También el mar, sumergirse en el peligroso y frío mar y quedarse ahí tanto como
quisiera, sin que el frío o la necesidad de respirar la obligaran a salir y sin
duda, cuando ya fuera una muerta más experimentada, saltar desde algo muy, pero
muy alto y prolongar esa maravillosa caída que tuvo hace unos días desde la
azotea del edificio, por varios minutos. Como volar. Pero esos eran retos que
tenía pendientes para cuando comprendiera mejor sus nuevas habilidades de
muerta que estaba comenzando a descubrir, por ahora, nuevamente despertaba en
su cuarto, en su cama y con el mismo pijama de siempre, al momento exacto de la
salida del sol.
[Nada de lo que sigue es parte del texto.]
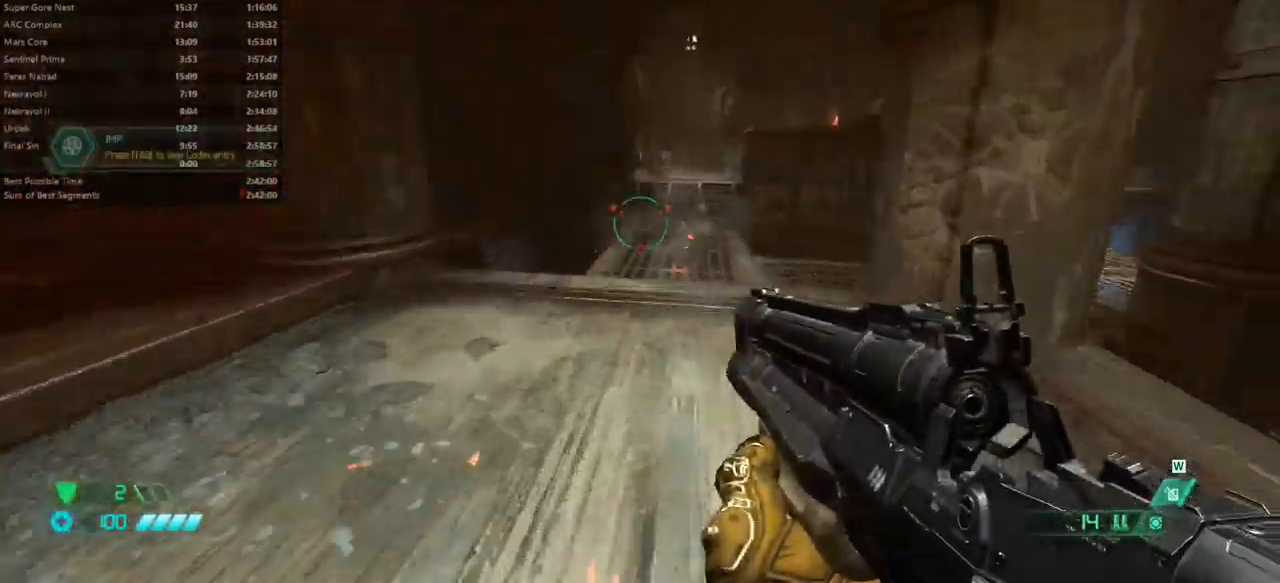
{"keys": ["l"], "mouse": [], "events": [[267, "fw", "up"], [400, "l", "down"]]}
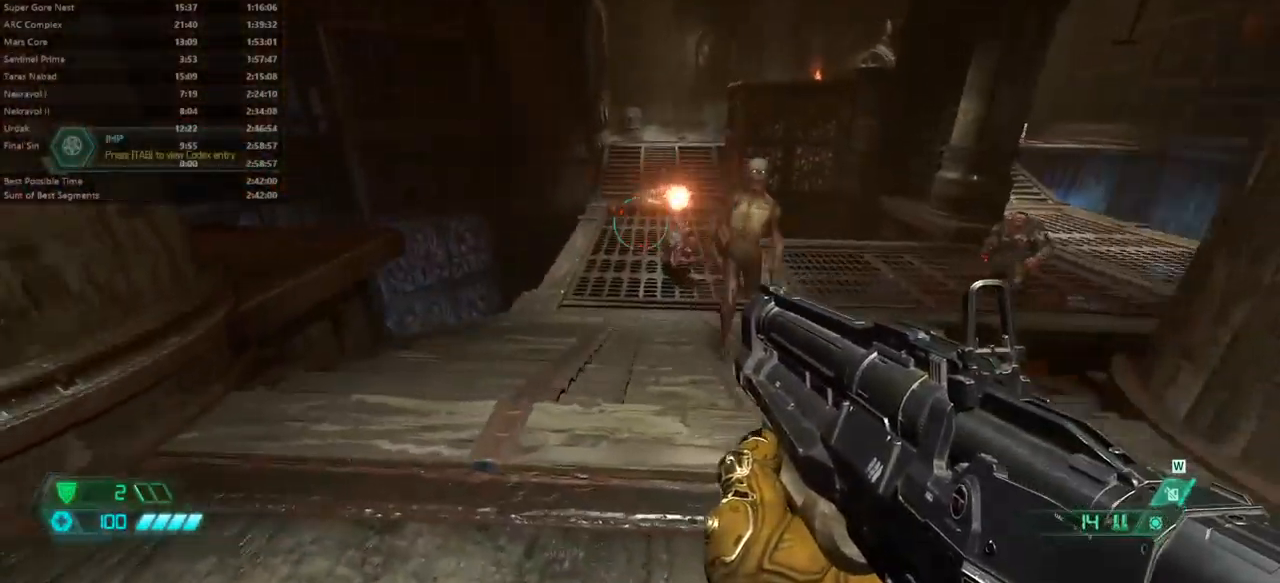
{"keys": ["bw"], "mouse": ["right"], "events": [[33, "l", "up"], [33, "mouse_right", "down"], [100, "l", "down"], [100, "mouse_right", "up"], [133, "bw", "down"], [133, "mouse_right", "down"], [333, "l", "up"]]}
Hablando de esto último, sólo una vez, desde que era muerta,
claro, se había quedado en vela toda la noche esperando la salida del sol, sólo
para vencer esa extraña costumbre de despertarse justo al amanecer, y, aun
estando muerta, se había llevado un susto de muerte. Aquel día el cielo estaba
amenazante, vestido de gris de pies a cabeza, cargado de agua que apenas podía
contener. A pesar de que el frío ya no era un problema, Laura había cogido unos
pantalones y chaqueta antes de salir de su casa, le parecía andar más inmersa
en el mundo que insistía en ignorarla. Le había costado un poco encontrar la
ropa que más le apetecía, lo que siempre terminaba en un gran desorden, pero
podía salir tranquila cuando comprobaba por el espejo que su habitación de
muerta seguía inmaculada, también su cama, sin que su actividad la alterase en
nada. Estar muerta tenía sus ventajas, pero no sólo la ventaja de no tener que
ordenar nada, sino que también la de poder robar impunemente. Ya había
experimentado eso antes con algunas fruslerías, pero no con algo más grande,
como una bicicleta. Debía de ser pasado el mediodía cuando la encontró, allí
estaba, aparcada junto a un poste y sin seguro, su dueño, tal vez una mujer,
por el diseño y color del aparato, debía de estar muy cerca, aunque ella no
podía verla. Recordó sus bicicletas de niña, le gustaban y se la pasaba bien,
era arriesgada, tanto como los chicos, y más de una vez volvió a casa con la
bici andando al lado, como la amiga que siempre te acompaña de vuelta a casa y
la rodilla rota, pero luego la dejó de lado, porque era sumamente engorroso
vivir en un tercer piso de departamentos pequeños y escaleras estrechas con una
bicicleta, al menos, para ella. Ahora tenía una bici nueva y hermosa frente a
ella y no había nada ni nadie en el mundo que le impidiera montarla, era su
privilegio de muerta. Sólo avanzó algunos metros y volvió la vista atrás,
arrepentida, muerta o no, se sentía que estaba robando, pensó en devolverla,
pero entonces se percató de los retrovisores que tenía la bici y casi se cayó
de la alegría, al igual que con el desorden de su habitación, al verlo a través
de un espejo, su pequeño acto delictual también desaparecía, allí estaba la
bicicleta junto al poste y su dueña parada junto a ella, hablando con un chico
sentado en la entrada de su casa. La bicicleta que montaba sólo existía para
ella y era una copia exacta de la real, Laura no podía entender cómo podía ser
eso, de hecho, lo mismo había sucedido con la ropa que llevaba puesta, pero
tampoco estaba para enrollarse con el tema. Se preguntó si la Sombra estaría
cerca, si la estaría siguiendo, sonrió al imaginársela corriendo tras su bici,
tenía las calles completamente para ella y energía infinita para pedalear.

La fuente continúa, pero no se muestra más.